Teşvik sisteminde çok başlılık önlenmeli!
Ekonomide daralma apaçık ortada! Çıkış için araçlardan birisi de teşvik sistemi. “Dünyanın en rekabetçi teşvik politikası bizde” iddiası her dönemin kanıksanmış ezberi. Kendimi bildim bileli teşvik sistemi hep eleştiriliyor. Eleştirilerin odağını, sistemin sektör, yatırım bölgesi ve global gerçeklerinden uzak olması, tasarrufları yatırıma özendirememesi, politik ödül algısıyla denetimsizlik oluşturuyor. Politik önceliklerle teşvik sistemine yön verilmeye çalışılıyor. Öyle ki, teşvik edilen illerin kendi ilçeleri arasında bile gelir eşitsizliğini gideremiyor. Birbirini tekrar eden, kısıtlı istihdam yaratan, atıl, iflası neredeyse kesin olan şirketleri tıpkı beyin ölümü gerçekleşmiş hastaya kan vermek gibi teşvikle yaşatmaya çalışıyor.
Teşvik konusu 2005 yılından beri burada sıkça yazdığım konulardan birisi. Çoğu yazılarımda yerel kalkınma esaslı ülkemizin teşvik politikasına dair eleştirilerle birlikte önerilerimi kaleme aldım. Bu makalelere göre ithal malzemenin yoğun kullanıldığı sektörlerde yerlileştirme ( 1), ilçeler bazında teşvik( 2), KOBİ’lerin ihracatlarını TURK MADE “Türk Malı” konsepti( 3), AB Türk sermaye ve işgücü birikiminin yurda getirilmesi( 4), yerel ürünlerin küresel ölçekte pazarlanmasının teşviği ile Türk diasporası oluşturma( 5), kümelenme( 6),
proje( ve ilçeler bazında teşvik( fikirlerimi paylaşmıştım. Geçen 13 yılda birçoğu teşvik sisteminin gündemi oldu. Etkin ve rekabetçi bir teşvik sistemi için önerimi de bu yazımda paylaşmak isterim.
Teşviki nakdi ve/veya dolaylı olarak devletin elde edeceği gelirlerden muafiyeti olarak tanımladığımızda: Bugün teşvik sistemimiz çok başlı ve denetimsiz. Öyle ki, teşviklerin performansını ölçememek ülkemizin sağlıklı teşvik sistemi altyapısını geliştirmenin önünde ki en büyük engel. Ülkemizin irili ufaklı 32 farklı birimi yetmişin üzerinde, çoğu benzer içerikte farklı kurumlar ve adlarla teşvikler veriyor. Neredeyse tüm bakanlıklar, birlikler, sanayi, ticaret, ziraat, esnaf odaları, tarım, esnaf kredi kooperatifleri, belediyeler vb. kuruluşlar teşvik veriyor. Daha bitmedi! İGEME’den KOSGEB’e, TÜBİTAK’tan kalkınma ajanslarına, müsteşarlıklardan, AB’liğine, Dünya Bankası’ndan Kalkınma Bankası, EximBank’a kadar onlarca kurum bugünün
karmaşık teşvik sisteminin aktörleri.
Eğer ülkenin kaynakları israf edilmek istenmiyorsa, teşvik projelerin “etkinliği, verimliliği ekonomik katma değer ölçümü ve denetimi” mutlak şart!

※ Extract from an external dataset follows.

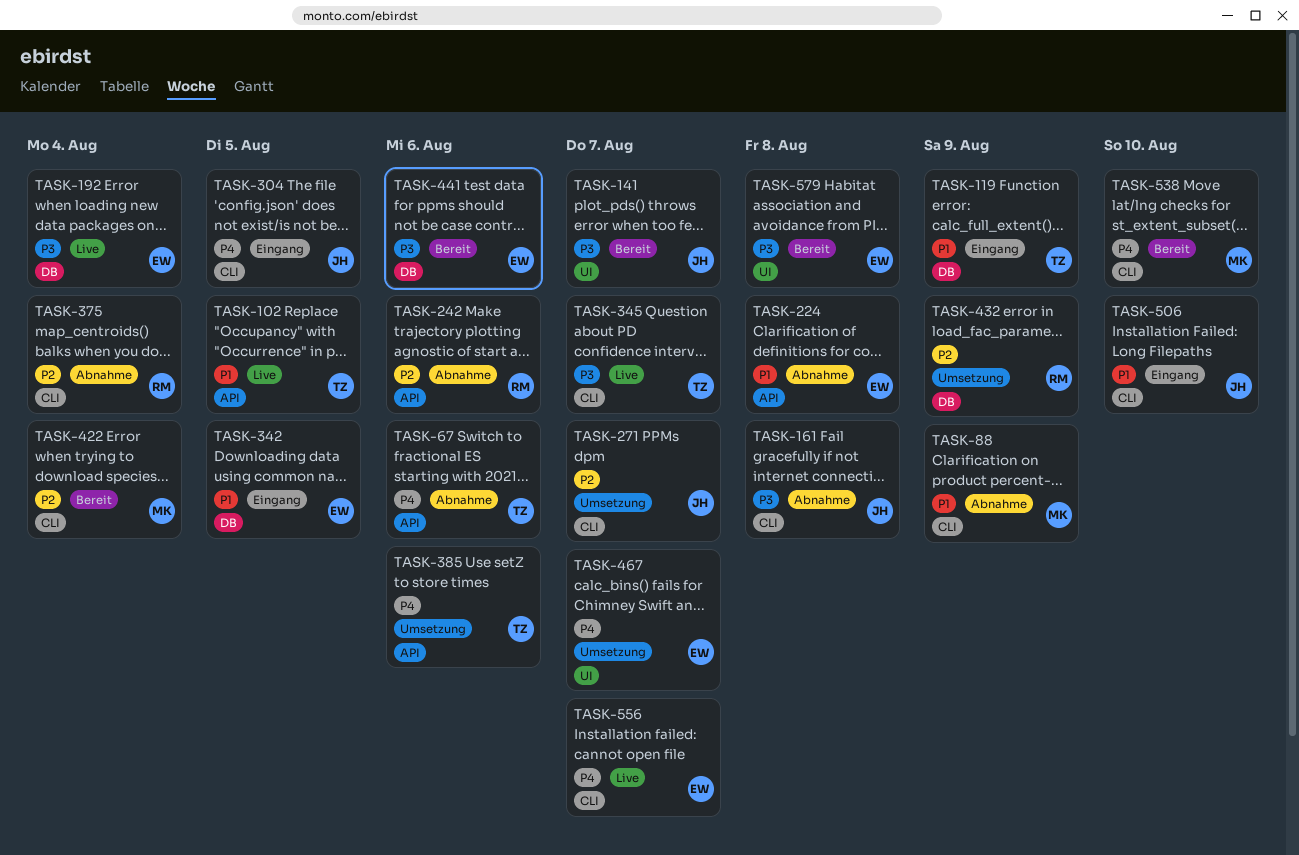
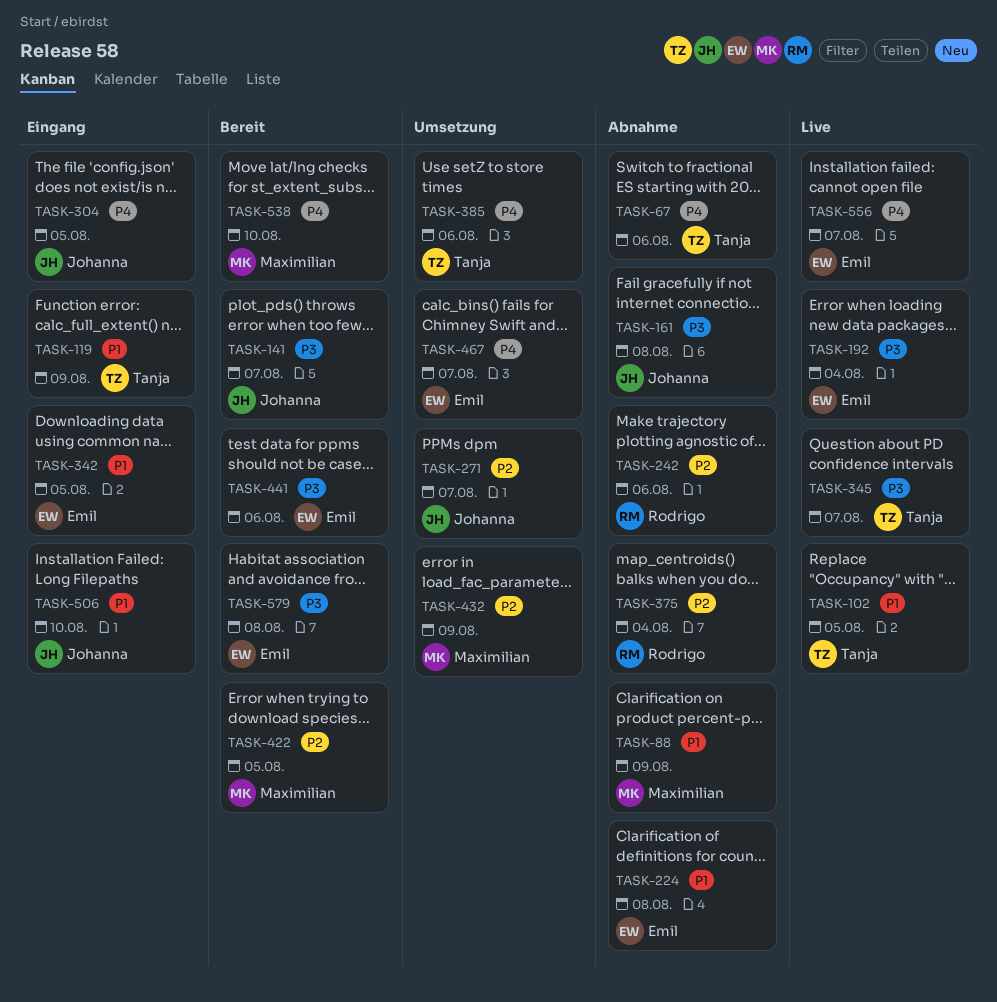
TASK-422, due: Aug 4 -> Aug 5
TASK-432, owner: Rodrigo -> Maximilian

Teşviklerin geri dönüşü için maliyet/getiri analizinin küresel sektörlerle kıyaslanmasını içeren ölçüm sistemlerinin ve ülke teşvik araçlarının ve tek elden yönetimiyle denetiminin inşası gerekiyor.
Tek elden performans esaslı teşvik yönetim ve denetimi ülke kaynaklarının verimli değerlendirilmesi için önemli. Aksi halde popülist yaklaşımlarla moda bölgeleri ve sektörleri teşvik ederek global gerçeklerden uzak yapısıyla teşvik, ekonominin üzerinde müzmin kambur olmaya devam edecektir.
Dünün ihracat şampiyonu olarak ödüllendirdiğimiz firmaların ithal malzeme oranının yüzde 80 olduğu ortamda, bu sektörlerin yerlileştirme performansını sorgulamayan teşvik sistemiyle lokomo-
tif sektörlerin ithalata bağımlı hale gelmesini kimse yadırgamamalı! Rekabetçi sektörlerimizin, küresel markalarımızın gelişememesinde, Ar-Ge üretemememizde teşviklerin performans esaslı tek elden yönetilememesi etkenlerden midir acaba?